Author: Maha Khan Phillips
Gina Miller is leader of the True and Fair Party and co-founder of SCM Direct and MoneyShe. She is an activist, philanthropist, and now, political figure. At CFA UK’s virtual conference, Miller talked to Will Goodhart, chief executive of CFA UK, about getting inclusion right.
Gina Miller believes in the importance of etymology. More specifically, she is wary of the way words are used in the debate around diversity and inclusion. “I often think that words carry a meaning that then leads to actions. We focus and become almost obsessed with words such as diversity, inclusion, and fairness, but how do they then effect what happens around us? Particularly in the business world, people often think that diversity and inclusion are synonymous, and somehow there is this idea that one leads to another and I think this is mistaken and these are two quite different things,” she said.
Speaking to Will Goodhart, chief executive of CFA UK at the Inclusion at the Heart of ESG virtual conference, Miller argued that while diversity looked at the spectrum of human experience from age, gender, marital status, ethnicity and sexual orientation, inclusion was “the arms around that. What is it in an environment that makes you feel valued, respected, and welcomed?

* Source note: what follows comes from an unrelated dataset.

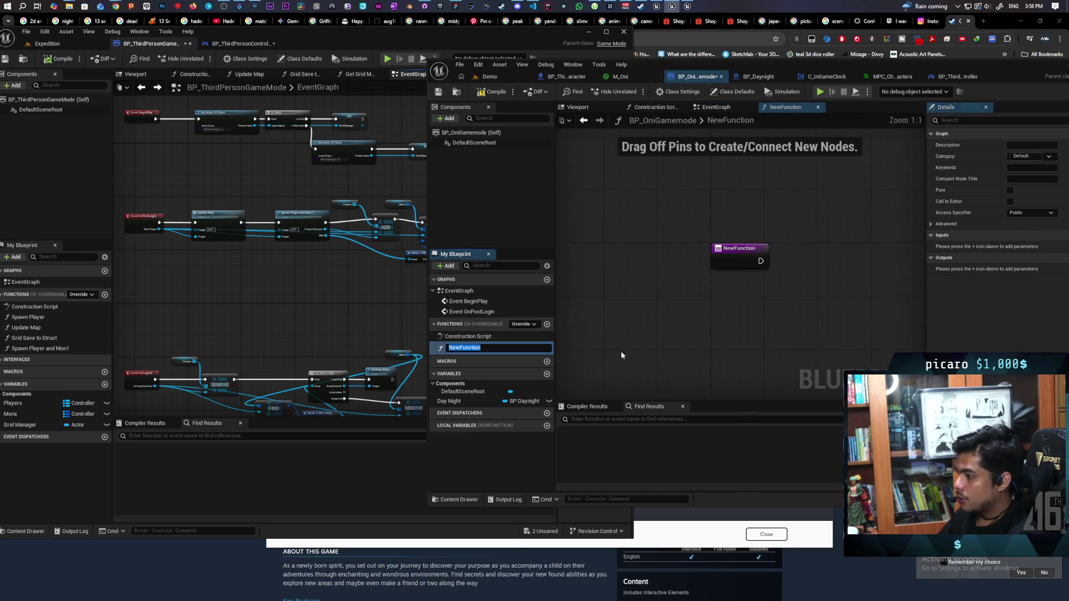
{"action": "type", "text": "Sync "}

The two sit side by side but because one is seen as the same as the other it may explain why we haven’t made the advances that we could have made professionally and socially,” she said.
Miller went on to say that she was more concerned about inclusion today than she was when she started her investment career in 1996. “I am more worried now than I was then because discrimination and misogyny and lack of opportunity was much more out there. Now it is so nuanced that it is much more difficult to call out.”
She said she wanted to see a more ‘positive’ agenda which focuses on equality of opportunities and openness. “What you are saying is that everyone deserves opportunities, encompassing everything that we are, ensuring that there are no barriers to being promoted.”
Miller acknowledged that the view would not make her popular with everyone. “Some of the equality champions think we need positive discrimination, that we have to champion diversity and get people on the board level. But I would argue that that doesn’t create an equal environment.”
She warned against companies using diversity and inclusion to pay lip service to the issues, arguing that institutions should not be allowed to feel that they have hit their targets and can move on, but rather that they should be listening to people in the organisation at all levels to ensure that their programmes were working. “[Companies] can say we have a D&I agenda, we have an inclusive organisation, but that doesn’t change the fact that somebody doesn’t want to come into that organisation,” she said.
Miller also argued that the investment industry needs to do a better job of advocating for itself. “One of the problems I have with our industry as a whole is that we underestimate how valuable we are to society. We haven’t learnt how to tell our story and talk about social capital and what we offer the end consumer. If we could find a different way of communicating our value to society, then that benefits us all,” she said.
Goodhart and Miller also discussed the importance of diversity and inclusion in the campaign to raise trust within the investment profession. Miller said the issue was vital. “A culture has to be built on solid moral grounds. One of the cornerstones of that ground is trust. How do we amplify our inclusion as a sector?”
She felt that there were still legacy issues from the global financial crisis, with the industry not doing enough to step up and communicate the advancements it has made, countering any negative narrative. She wants governments to bring financial education into the mainstream, so that people can be educated about finance early. “There are initiatives happening, but there aren’t enough that are happening on an industry-wide basis. Education is the place we could start.”